____ Material for the task

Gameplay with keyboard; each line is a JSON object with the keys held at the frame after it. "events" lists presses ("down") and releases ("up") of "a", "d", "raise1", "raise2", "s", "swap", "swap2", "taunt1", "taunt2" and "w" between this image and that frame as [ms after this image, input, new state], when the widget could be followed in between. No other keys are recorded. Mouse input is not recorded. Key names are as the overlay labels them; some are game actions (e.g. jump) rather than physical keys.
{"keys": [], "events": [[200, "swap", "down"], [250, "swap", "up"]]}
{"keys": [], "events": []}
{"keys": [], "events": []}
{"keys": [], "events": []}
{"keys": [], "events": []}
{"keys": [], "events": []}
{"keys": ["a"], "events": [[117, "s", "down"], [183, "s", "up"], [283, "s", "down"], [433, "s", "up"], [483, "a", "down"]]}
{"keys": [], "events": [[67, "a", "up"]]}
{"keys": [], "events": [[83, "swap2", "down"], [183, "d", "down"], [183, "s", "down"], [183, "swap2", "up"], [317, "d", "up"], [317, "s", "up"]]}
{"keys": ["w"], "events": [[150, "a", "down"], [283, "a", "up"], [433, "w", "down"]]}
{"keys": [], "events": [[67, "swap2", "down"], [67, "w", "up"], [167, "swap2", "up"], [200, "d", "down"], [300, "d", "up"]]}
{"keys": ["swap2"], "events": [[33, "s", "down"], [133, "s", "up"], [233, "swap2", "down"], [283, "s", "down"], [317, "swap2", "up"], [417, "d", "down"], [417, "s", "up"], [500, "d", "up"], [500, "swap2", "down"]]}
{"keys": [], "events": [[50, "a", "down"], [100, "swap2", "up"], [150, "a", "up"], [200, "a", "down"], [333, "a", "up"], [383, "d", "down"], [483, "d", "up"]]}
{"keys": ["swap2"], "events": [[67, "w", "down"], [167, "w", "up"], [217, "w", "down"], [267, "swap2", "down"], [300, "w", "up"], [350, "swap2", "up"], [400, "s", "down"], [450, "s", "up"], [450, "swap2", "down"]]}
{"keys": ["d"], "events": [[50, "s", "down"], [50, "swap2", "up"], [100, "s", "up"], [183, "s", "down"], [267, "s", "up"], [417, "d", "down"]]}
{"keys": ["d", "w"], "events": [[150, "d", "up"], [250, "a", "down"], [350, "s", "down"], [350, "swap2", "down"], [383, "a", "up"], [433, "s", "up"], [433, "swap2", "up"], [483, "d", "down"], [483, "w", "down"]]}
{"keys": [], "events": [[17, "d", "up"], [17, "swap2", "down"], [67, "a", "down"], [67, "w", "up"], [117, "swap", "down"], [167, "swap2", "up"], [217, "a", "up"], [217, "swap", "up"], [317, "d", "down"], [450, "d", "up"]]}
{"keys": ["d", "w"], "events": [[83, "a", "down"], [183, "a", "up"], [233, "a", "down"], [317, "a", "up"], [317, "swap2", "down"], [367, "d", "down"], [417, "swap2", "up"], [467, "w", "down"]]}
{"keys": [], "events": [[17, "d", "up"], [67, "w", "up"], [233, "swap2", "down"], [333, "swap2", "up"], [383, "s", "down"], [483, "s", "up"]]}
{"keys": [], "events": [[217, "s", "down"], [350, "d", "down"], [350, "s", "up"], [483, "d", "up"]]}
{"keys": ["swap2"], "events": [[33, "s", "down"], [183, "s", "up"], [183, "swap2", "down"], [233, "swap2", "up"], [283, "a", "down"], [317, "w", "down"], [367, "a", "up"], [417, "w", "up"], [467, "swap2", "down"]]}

________

Your assignment: A complete and exact repetition of the entries is required.

Exercise answer:
Gameplay with keyboard; each line is a JSON object with the keys held at the frame after it. "events" lists presses ("down") and releases ("up") of "a", "d", "raise1", "raise2", "s", "swap", "swap2", "taunt1", "taunt2" and "w" between this image and that frame as [ms after this image, input, new state], when the widget could be followed in between. No other keys are recorded. Mouse input is not recorded. Key names are as the overlay labels them; some are game actions (e.g. jump) rather than physical keys.
{"keys": [], "events": [[200, "swap", "down"], [250, "swap", "up"]]}
{"keys": [], "events": []}
{"keys": [], "events": []}
{"keys": [], "events": []}
{"keys": [], "events": []}
{"keys": [], "events": []}
{"keys": ["a"], "events": [[117, "s", "down"], [183, "s", "up"], [283, "s", "down"], [433, "s", "up"], [483, "a", "down"]]}
{"keys": [], "events": [[67, "a", "up"]]}
{"keys": [], "events": [[83, "swap2", "down"], [183, "d", "down"], [183, "s", "down"], [183, "swap2", "up"], [317, "d", "up"], [317, "s", "up"]]}
{"keys": ["w"], "events": [[150, "a", "down"], [283, "a", "up"], [433, "w", "down"]]}
{"keys": [], "events": [[67, "swap2", "down"], [67, "w", "up"], [167, "swap2", "up"], [200, "d", "down"], [300, "d", "up"]]}
{"keys": ["swap2"], "events": [[33, "s", "down"], [133, "s", "up"], [233, "swap2", "down"], [283, "s", "down"], [317, "swap2", "up"], [417, "d", "down"], [417, "s", "up"], [500, "d", "up"], [500, "swap2", "down"]]}
{"keys": [], "events": [[50, "a", "down"], [100, "swap2", "up"], [150, "a", "up"], [200, "a", "down"], [333, "a", "up"], [383, "d", "down"], [483, "d", "up"]]}
{"keys": ["swap2"], "events": [[67, "w", "down"], [167, "w", "up"], [217, "w", "down"], [267, "swap2", "down"], [300, "w", "up"], [350, "swap2", "up"], [400, "s", "down"], [450, "s", "up"], [450, "swap2", "down"]]}
{"keys": ["d"], "events": [[50, "s", "down"], [50, "swap2", "up"], [100, "s", "up"], [183, "s", "down"], [267, "s", "up"], [417, "d", "down"]]}
{"keys": ["d", "w"], "events": [[150, "d", "up"], [250, "a", "down"], [350, "s", "down"], [350, "swap2", "down"], [383, "a", "up"], [433, "s", "up"], [433, "swap2", "up"], [483, "d", "down"], [483, "w", "down"]]}
{"keys": [], "events": [[17, "d", "up"], [17, "swap2", "down"], [67, "a", "down"], [67, "w", "up"], [117, "swap", "down"], [167, "swap2", "up"], [217, "a", "up"], [217, "swap", "up"], [317, "d", "down"], [450, "d", "up"]]}
{"keys": ["d", "w"], "events": [[83, "a", "down"], [183, "a", "up"], [233, "a", "down"], [317, "a", "up"], [317, "swap2", "down"], [367, "d", "down"], [417, "swap2", "up"], [467, "w", "down"]]}
{"keys": [], "events": [[17, "d", "up"], [67, "w", "up"], [233, "swap2", "down"], [333, "swap2", "up"], [383, "s", "down"], [483, "s", "up"]]}
{"keys": [], "events": [[217, "s", "down"], [350, "d", "down"], [350, "s", "up"], [483, "d", "up"]]}
{"keys": ["swap2"], "events": [[33, "s", "down"], [183, "s", "up"], [183, "swap2", "down"], [233, "swap2", "up"], [283, "a", "down"], [317, "w", "down"], [367, "a", "up"], [417, "w", "up"], [467, "swap2", "down"]]}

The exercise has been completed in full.